2. Identifying the evidence sources: Generating a plan of action to conduct an effective digital investigation, and obtaining supporting resources and materials is a part of this phase. Recognizing an incident from indicators and determining its type, which entails the preparations of tools, techniques, search warrants, and monitoring authorizations, and management support. Sources can be anything from a hard disk to a monitor, power supply units, modems, etc.
3. Document the crime scene: Photographs and videos of digital evidence are taken individually as well as a crime scene and individuated descriptions of digital pieces of evidence are to be made. Each piece of digital evidence that is found during the analysis of the image must be clearly documented. A proper chain of custody has to be maintained. A chain of custody is a form that documents the movement from its source to when it is presented in court.
4. Acquisition of the evidence: Analysis should never be done on the original evidence. A copy or image of the seized data is rather used than the original data itself. The storage device is first connected to a “write blocker” which prevents any binary code from being altered or modified during the process. The clone of the drive is created on a separate storage device to be examined later. A hash is generated that allows the analyst to later confirm that the image and its contents are accurate and unaltered.

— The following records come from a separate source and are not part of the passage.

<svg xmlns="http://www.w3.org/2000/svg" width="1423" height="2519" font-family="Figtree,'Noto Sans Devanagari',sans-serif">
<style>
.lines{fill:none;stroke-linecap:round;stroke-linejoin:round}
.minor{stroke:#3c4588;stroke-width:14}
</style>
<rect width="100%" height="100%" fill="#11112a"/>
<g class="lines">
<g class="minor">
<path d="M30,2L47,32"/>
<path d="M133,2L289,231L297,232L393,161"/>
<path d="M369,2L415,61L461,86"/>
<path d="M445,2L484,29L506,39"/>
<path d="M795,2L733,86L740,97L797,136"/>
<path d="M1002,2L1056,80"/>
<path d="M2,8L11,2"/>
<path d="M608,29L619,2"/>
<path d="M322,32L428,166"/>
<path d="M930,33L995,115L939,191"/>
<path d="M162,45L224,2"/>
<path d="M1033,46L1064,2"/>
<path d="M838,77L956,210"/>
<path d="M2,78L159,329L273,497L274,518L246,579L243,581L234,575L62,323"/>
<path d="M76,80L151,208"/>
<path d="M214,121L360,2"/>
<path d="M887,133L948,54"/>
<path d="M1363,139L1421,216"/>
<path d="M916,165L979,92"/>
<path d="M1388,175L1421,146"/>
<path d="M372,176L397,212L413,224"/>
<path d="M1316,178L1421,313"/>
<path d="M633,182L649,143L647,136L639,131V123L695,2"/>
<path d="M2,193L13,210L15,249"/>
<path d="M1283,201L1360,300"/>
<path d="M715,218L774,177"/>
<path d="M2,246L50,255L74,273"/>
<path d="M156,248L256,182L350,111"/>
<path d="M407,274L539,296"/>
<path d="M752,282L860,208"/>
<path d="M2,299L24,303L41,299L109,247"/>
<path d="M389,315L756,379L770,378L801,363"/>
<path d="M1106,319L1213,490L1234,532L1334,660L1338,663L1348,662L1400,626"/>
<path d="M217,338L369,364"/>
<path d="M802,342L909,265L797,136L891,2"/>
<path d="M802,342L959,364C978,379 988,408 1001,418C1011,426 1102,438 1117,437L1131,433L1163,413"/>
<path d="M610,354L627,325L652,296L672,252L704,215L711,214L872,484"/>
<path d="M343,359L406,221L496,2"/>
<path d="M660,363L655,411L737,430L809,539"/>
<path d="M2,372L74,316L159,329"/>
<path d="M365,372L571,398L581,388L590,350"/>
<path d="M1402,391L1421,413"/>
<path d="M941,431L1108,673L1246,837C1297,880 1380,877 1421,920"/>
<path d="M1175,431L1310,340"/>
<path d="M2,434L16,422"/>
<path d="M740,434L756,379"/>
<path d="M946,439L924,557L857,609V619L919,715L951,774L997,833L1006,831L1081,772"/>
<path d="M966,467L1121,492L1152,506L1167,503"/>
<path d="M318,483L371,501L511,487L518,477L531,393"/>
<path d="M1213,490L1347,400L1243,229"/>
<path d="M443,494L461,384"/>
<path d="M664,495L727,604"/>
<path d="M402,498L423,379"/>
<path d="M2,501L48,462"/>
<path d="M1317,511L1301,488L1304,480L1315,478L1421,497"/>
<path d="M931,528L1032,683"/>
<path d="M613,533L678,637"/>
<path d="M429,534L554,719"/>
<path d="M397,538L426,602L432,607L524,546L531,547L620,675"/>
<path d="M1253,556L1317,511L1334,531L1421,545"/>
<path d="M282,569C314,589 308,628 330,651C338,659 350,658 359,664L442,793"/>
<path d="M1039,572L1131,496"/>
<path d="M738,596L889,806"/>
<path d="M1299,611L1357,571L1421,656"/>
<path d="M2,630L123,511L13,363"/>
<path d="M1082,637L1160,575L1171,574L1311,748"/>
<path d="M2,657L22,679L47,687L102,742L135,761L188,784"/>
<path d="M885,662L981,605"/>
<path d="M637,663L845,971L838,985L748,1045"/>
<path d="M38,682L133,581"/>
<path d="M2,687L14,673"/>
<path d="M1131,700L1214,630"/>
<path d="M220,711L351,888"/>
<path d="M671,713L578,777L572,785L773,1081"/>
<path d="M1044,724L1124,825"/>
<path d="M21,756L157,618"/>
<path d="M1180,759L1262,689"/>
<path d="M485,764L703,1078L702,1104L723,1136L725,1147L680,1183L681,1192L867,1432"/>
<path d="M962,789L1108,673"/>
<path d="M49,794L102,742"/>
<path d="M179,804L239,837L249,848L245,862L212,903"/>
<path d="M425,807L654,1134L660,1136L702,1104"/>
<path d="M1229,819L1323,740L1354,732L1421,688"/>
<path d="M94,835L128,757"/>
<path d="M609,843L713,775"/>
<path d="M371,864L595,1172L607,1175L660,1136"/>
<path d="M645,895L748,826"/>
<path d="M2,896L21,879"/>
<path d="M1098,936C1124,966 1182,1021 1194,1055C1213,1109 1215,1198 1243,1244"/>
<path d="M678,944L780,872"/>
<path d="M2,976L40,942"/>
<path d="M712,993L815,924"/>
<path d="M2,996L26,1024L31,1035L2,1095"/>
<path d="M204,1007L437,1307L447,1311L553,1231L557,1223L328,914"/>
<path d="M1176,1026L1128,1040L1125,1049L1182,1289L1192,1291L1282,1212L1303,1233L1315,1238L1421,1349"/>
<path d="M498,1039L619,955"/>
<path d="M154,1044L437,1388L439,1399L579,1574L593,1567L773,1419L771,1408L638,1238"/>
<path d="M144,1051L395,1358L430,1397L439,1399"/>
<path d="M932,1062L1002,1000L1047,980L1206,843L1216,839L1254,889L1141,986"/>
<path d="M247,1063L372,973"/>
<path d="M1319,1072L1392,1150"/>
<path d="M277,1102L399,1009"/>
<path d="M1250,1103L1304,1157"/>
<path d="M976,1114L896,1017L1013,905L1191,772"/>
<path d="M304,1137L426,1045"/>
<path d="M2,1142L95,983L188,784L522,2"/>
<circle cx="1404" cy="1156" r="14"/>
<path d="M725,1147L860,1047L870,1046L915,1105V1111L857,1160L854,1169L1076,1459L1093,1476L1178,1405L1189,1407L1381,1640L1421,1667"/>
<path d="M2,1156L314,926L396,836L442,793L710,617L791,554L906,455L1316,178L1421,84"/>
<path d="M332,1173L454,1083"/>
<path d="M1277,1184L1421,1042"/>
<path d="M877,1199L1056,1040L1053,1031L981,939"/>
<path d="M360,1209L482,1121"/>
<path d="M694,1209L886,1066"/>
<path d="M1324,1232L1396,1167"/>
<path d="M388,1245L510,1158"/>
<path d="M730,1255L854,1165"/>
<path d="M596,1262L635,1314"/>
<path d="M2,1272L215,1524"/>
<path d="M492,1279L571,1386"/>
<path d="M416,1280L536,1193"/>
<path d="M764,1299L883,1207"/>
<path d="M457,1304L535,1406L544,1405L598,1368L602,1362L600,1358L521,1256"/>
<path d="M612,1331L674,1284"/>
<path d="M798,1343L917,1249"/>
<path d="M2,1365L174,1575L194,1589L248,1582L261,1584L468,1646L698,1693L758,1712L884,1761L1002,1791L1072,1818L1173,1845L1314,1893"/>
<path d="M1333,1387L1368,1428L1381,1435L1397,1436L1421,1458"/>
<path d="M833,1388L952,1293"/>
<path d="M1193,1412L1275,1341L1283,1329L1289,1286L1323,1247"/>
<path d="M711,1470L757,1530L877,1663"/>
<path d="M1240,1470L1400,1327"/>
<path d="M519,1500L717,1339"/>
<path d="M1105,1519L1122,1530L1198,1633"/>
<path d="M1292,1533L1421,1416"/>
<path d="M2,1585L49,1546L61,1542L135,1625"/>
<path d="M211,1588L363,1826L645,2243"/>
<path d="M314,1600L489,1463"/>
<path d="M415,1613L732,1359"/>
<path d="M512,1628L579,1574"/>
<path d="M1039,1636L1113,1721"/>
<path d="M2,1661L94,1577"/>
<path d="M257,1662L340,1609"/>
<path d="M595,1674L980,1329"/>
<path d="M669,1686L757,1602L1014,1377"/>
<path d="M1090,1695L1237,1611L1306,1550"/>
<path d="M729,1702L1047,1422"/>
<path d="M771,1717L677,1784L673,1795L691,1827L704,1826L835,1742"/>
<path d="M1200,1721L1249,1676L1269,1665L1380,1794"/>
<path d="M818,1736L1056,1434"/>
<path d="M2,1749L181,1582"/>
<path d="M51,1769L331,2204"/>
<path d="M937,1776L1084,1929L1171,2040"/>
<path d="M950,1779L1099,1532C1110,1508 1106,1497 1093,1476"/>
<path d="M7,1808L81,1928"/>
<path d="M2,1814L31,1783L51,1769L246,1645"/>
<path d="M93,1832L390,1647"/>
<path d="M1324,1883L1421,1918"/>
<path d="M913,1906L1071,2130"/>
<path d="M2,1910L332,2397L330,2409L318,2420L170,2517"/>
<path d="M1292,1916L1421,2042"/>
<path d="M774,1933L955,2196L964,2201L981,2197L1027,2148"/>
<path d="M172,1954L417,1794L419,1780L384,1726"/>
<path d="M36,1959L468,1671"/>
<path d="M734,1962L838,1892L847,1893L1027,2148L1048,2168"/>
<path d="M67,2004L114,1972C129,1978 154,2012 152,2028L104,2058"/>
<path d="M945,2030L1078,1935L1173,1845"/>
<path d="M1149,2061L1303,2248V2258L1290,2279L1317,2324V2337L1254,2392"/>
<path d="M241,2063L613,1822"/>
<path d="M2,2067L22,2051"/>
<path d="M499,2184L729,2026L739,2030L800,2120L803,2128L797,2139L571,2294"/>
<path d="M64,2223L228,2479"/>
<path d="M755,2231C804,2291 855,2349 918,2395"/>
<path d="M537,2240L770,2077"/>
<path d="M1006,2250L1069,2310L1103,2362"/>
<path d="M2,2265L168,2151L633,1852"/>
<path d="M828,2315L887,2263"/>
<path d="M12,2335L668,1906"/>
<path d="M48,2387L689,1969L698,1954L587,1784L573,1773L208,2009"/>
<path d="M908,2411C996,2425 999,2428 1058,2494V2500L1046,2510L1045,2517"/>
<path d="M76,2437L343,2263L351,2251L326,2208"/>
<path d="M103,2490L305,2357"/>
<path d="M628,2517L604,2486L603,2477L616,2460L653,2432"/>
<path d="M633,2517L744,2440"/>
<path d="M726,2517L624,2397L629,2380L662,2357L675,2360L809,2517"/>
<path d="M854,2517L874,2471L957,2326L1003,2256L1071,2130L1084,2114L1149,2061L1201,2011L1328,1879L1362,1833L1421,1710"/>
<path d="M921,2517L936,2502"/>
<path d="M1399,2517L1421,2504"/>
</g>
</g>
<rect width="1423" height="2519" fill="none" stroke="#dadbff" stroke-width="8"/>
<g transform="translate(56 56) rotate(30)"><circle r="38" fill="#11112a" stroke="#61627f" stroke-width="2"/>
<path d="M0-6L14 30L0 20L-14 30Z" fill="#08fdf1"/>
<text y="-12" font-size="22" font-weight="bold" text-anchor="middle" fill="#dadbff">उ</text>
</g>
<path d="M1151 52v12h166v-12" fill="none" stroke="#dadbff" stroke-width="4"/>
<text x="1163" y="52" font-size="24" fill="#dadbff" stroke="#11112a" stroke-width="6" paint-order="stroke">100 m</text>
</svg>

5. Preservation and Transportation: The evidence must be stored at normal room temperature, without being subject to any extremes of humidity and free from magnetic influence. Transportation, until if done in a car, place upright where it will not receive physical shocks. These are places in anti-static bags or in tough paper bags.
6. Examination and Analysis of evidence: Data of significance is not available easily. Evidence is left behind in unallocated space left behind by deleted files, hidden partitions, slack spaces, and even registry entries are capable of hiding large quantities of data. Steganography can hide documents inside of an image or music file. It is up to the investigator to determine what constitutes evidence and what constitutes clutter. A variety of tools exists that assist in identifying and locating specific types of files. The technique is critical as the selection of the tool. For example, when searching an email archive for messages related to a specific case, string searches can bring up all those that contain specific keywords. A lot of data is created unintentionally which has to be analyzed as they may provide significant information.
7. Report Generation: Finally, at the end of a successful forensic investigation, a report is generated that describes the case in detail, contains the list of the pieces of evidence that lead to the report, the chain of custody, and the all other details that might be of importance the particular case. This report is submissive in the court of law.

Final Words…

Please keep in mind that the information provided in this blog is 100% authentic and is used in real-life forensics investigations. This was all about the basic post on cyber forensics. I will be coming up with another blog that will contain all the nitty-gritty details of the investigatory process that I have mentioned here. Till then, I wish you a very safe and secure journey on the Internet!